▶ [Directions] Pick out each line of the records that includes the string "down", and copy it.

(Stored items)
◇ ◇ ◇
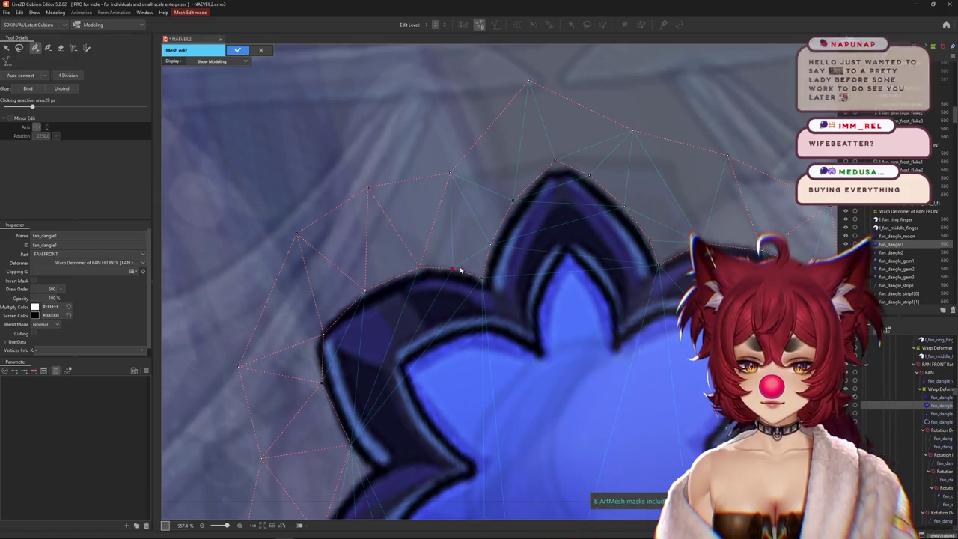
drag(419, 268, 320, 338)
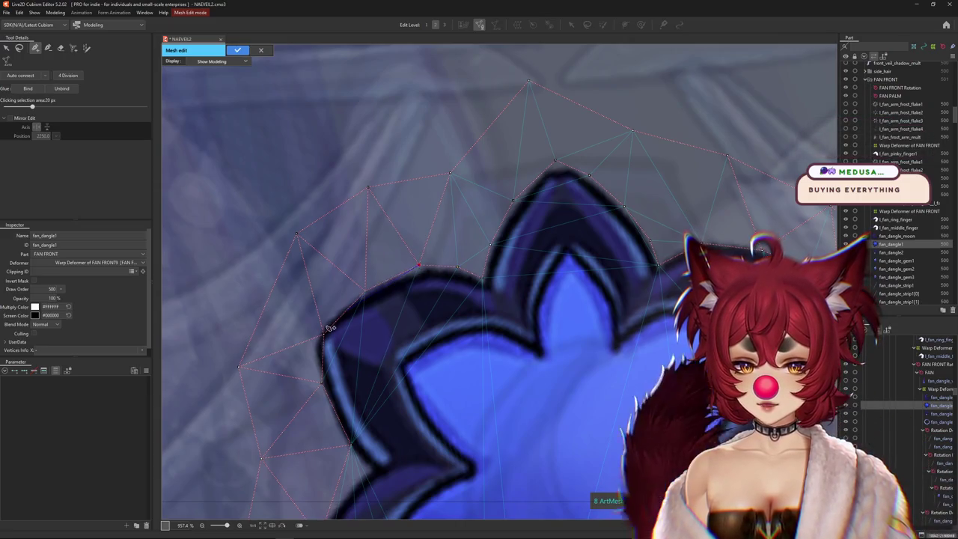
click(307, 346)
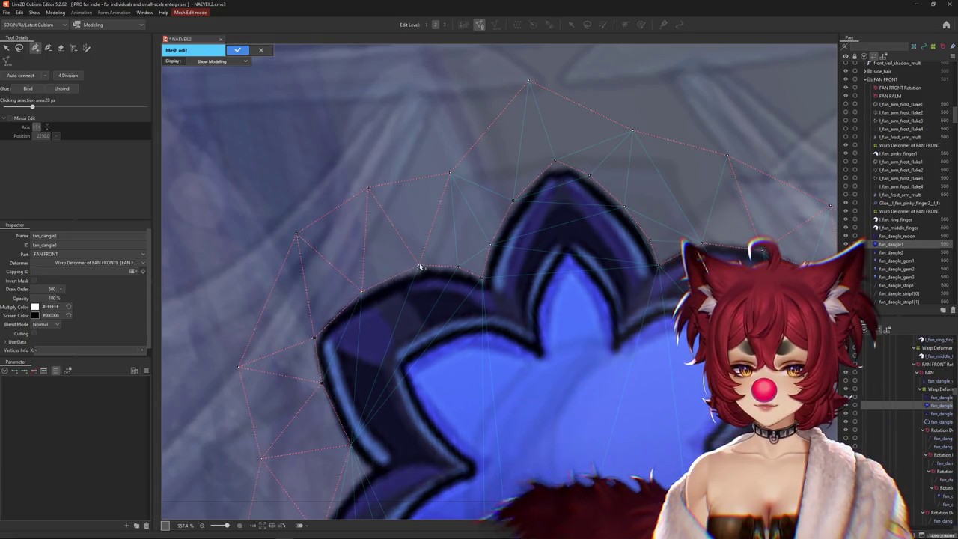
Zoom and pan around the gem mesh, selecting a vertex near its lower edge
scroll(483, 279, down, 3)
scroll(466, 259, up, 2)
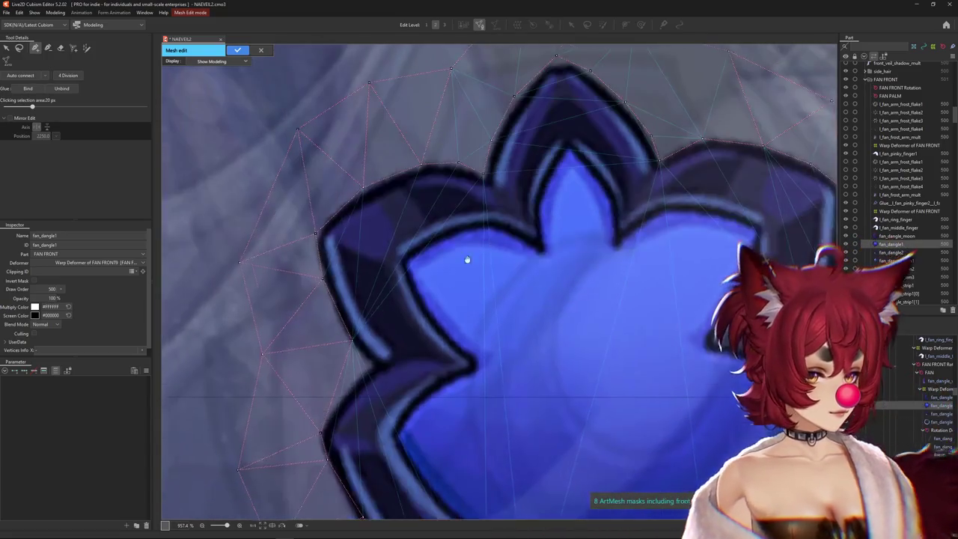
scroll(479, 267, up, 2)
scroll(495, 256, up, 1)
scroll(499, 262, down, 2)
scroll(503, 268, up, 2)
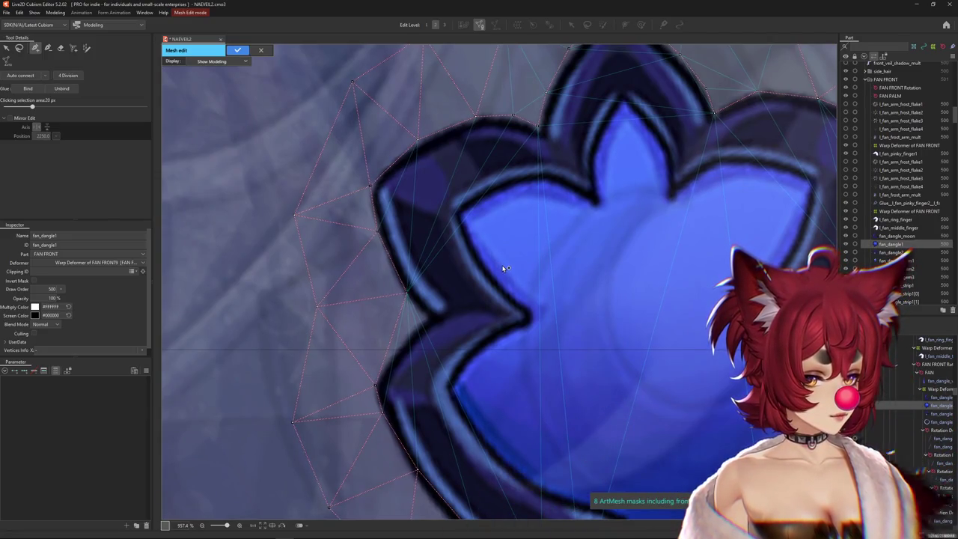
scroll(610, 278, down, 2)
scroll(609, 279, up, 2)
scroll(609, 279, down, 2)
◇ ◇ ◇
▶ [Task response]
scroll(483, 279, down, 3)
scroll(499, 262, down, 2)
scroll(610, 278, down, 2)
scroll(609, 279, down, 2)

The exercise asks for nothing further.